Führungskräfte spielen nicht nur eine zentrale Rolle im Recruiting-Prozess, sondern auch danach. Wie erlebst du das? 

Esther-Lea Kindt: Menschlich zu führen ist das A und O - Wenn du dich wirklich aufrichtig und authentisch für deine Mitarbeitenden, dein Team interessierst, dann erzeugst du Motivation. Wichtig ist, die Mitarbeitenden nicht zu überfordern und regelmäßige Räume zu schaffen für ehrliches Mitteilen. Denn Mittlerweile ist es fast „normal“ geworden, alle zwei oder drei Jahre den Job zu wechseln und das liegt oft an der Unzufriedenheit, die durch nicht wertschätzende Führung entsteht. An dieser Stelle möchte ich aber auch die Menschen motivieren zu „bleiben und gestalten“, Verantwortung zu übernehmen, beharrlich zu sein und bei der Führungskraft Raum für konstruktives Feedback einzufordern.  

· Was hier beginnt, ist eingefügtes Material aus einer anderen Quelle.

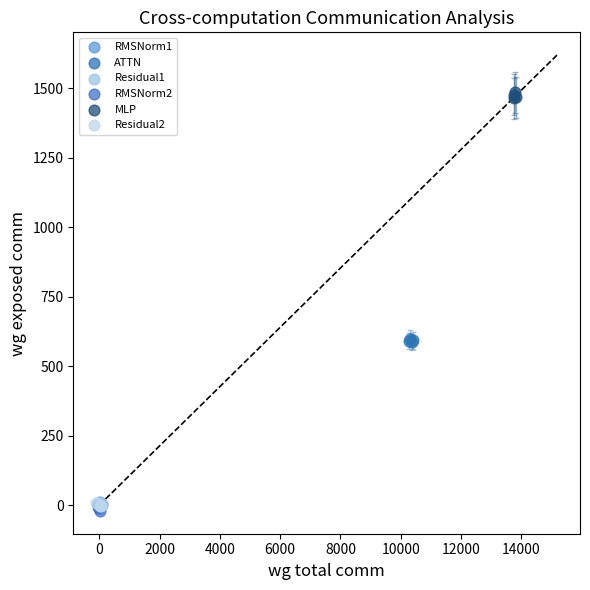

What are all the series names shown in the legend?

RMSNorm1, ATTN, Residual1, RMSNorm2, MLP, Residual2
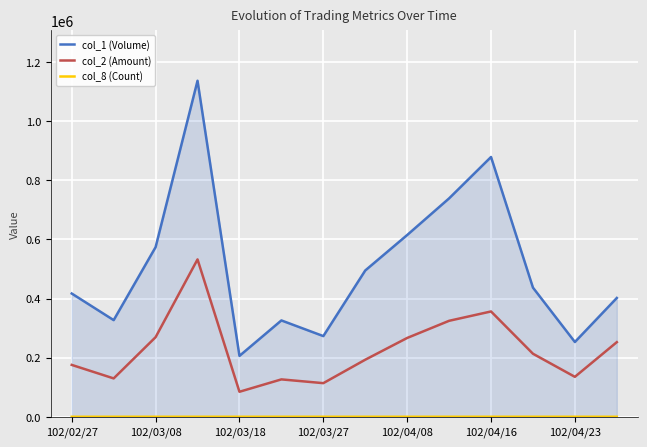

Which series has the largest range (max minus min)?

col_1 (Volume)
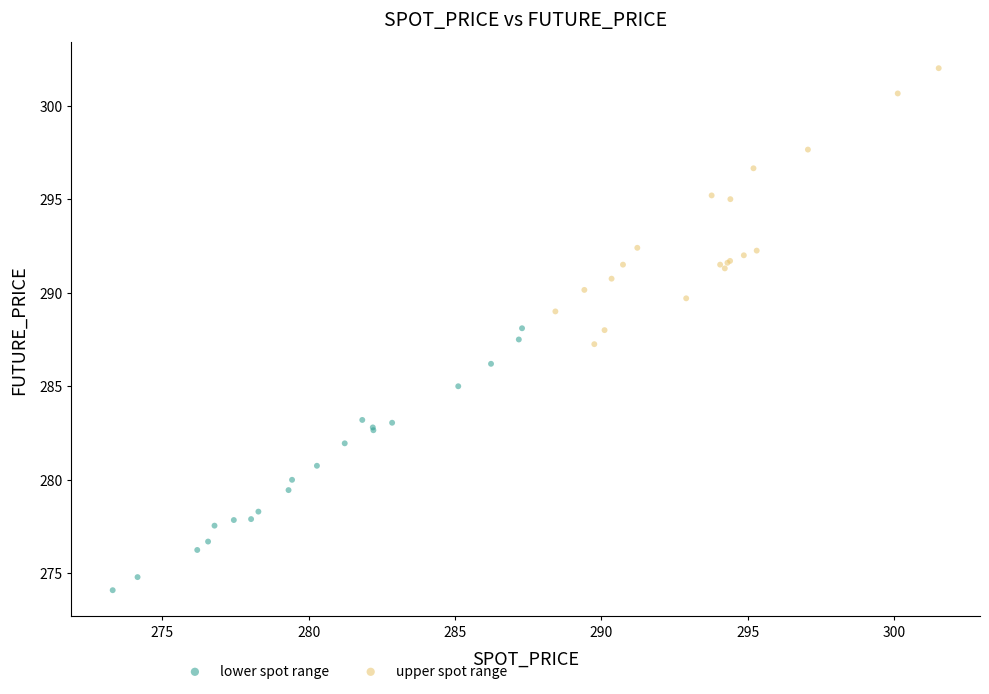

Which series has the widest spread of Y values?

upper spot range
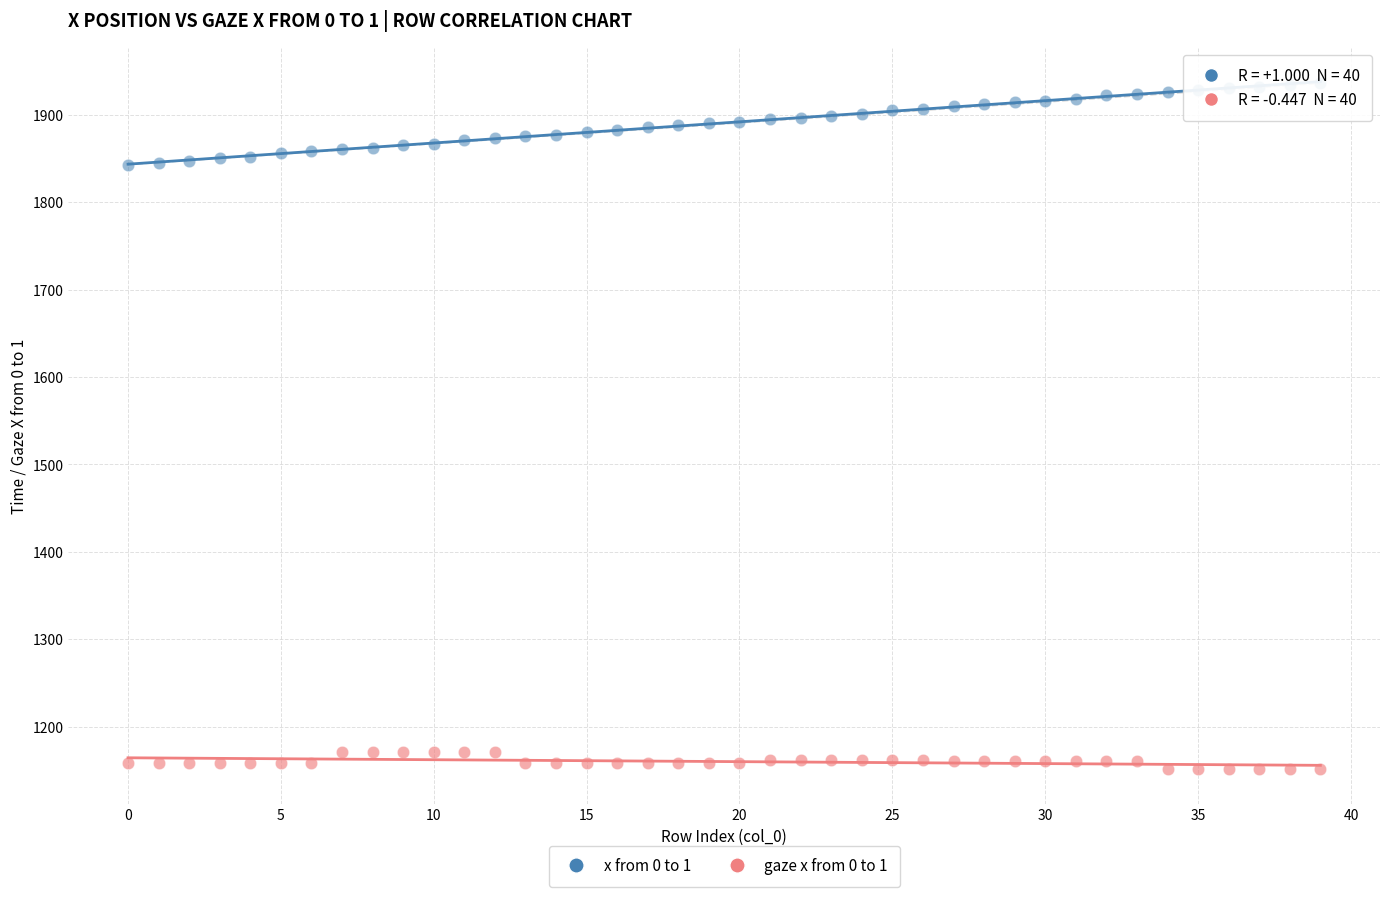

Which series has the widest spread of Y values?

x from 0 to 1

Was sind aktuelle Trends im Recruiting-Bereich?  

Esther-Lea Kindt: Was wir sehr stark feststellen, ist, dass man nicht mehr nur wegen der Aufgaben oder dem Image bei einem Unternehmen anfängt, sondern sich für die Menschen dort entscheidet. Man entscheidet sich für einen Arbeitgeber, weil man Lust hat, mit den Kolleg:innen dort zusammenzuarbeiten, weil es ein gemeinsames Ziel gibt und die Arbeit eine Sinnhaftigkeit hat. Ich stelle in meinem täglichen Doing auch einen immer größer werdenden Fokus auf den Menschen fest. Ich nehme diese Entwicklung als etwas sehr Positives wahr: Dass wir akzeptieren, dass jeder Mensch einzigartig ist und individuelle Bedürfnisse hat, die es zu beachten gilt. Gerade im Active Sourcing wird das deutlich spürbar: Ich kann Menschen für das Unternehmen oder die Tätigkeit gewinnen, weil ich eine Sehnsucht in ihnen wecke und spüre, was denjenigen persönlich interessiert. Neben diesen Entwicklungen sehe ich auch den Einfluss der neuen Generation. Langwierige Recruiting Prozesse und verstaubte Strukturen wirken für die junge Generation einfach nicht mehr attraktiv. Die neue Generation fordert den Wandel im Recruiting-Prozess ein. Wenn ein Unternehmen sich danach nicht ausrichtet, verliert und verpasst das Unternehmen ganz viele Talente. Die Lösung ist ganz einfach: zuhören! Die richtigen Fragen stellen, über den Tellerrand hinausschauen, Räume für ehrlichen Austausch schaffen (Deep Dive) und akzeptieren, dass die Menschen beim Eintritt in ein neues Arbeitsverhältnis ihr gesamtes Menschsein mitbringen und einbringen wollen! 

Aktuell befinden wir uns in einer essenziellen Übergangsphase und müssen gemeinsam daran arbeiten, das Alte mit dem Neuen zu verbinden, im Innen wie im Außen. Diese ganzen gesellschaftlichen Entwicklungen beziehungsweise Gesetze müssen im Recruiting-Prozess mitbetrachtet werden. Aber ich persönlich freue mich darüber, dass so viel in Bewegung ist. Es macht Spaß, Teil dessen zu sein und die Talente zu finden, die den Wandel aktiv mitgestalten werden. Denn es sind die Menschen, die Transformation möglich machen. 

Vielen Dank für diese spannenden Einblicke. Wir wünschen dir viel Erfolg beim weiteren Aufbau der Tiba Personalberatung.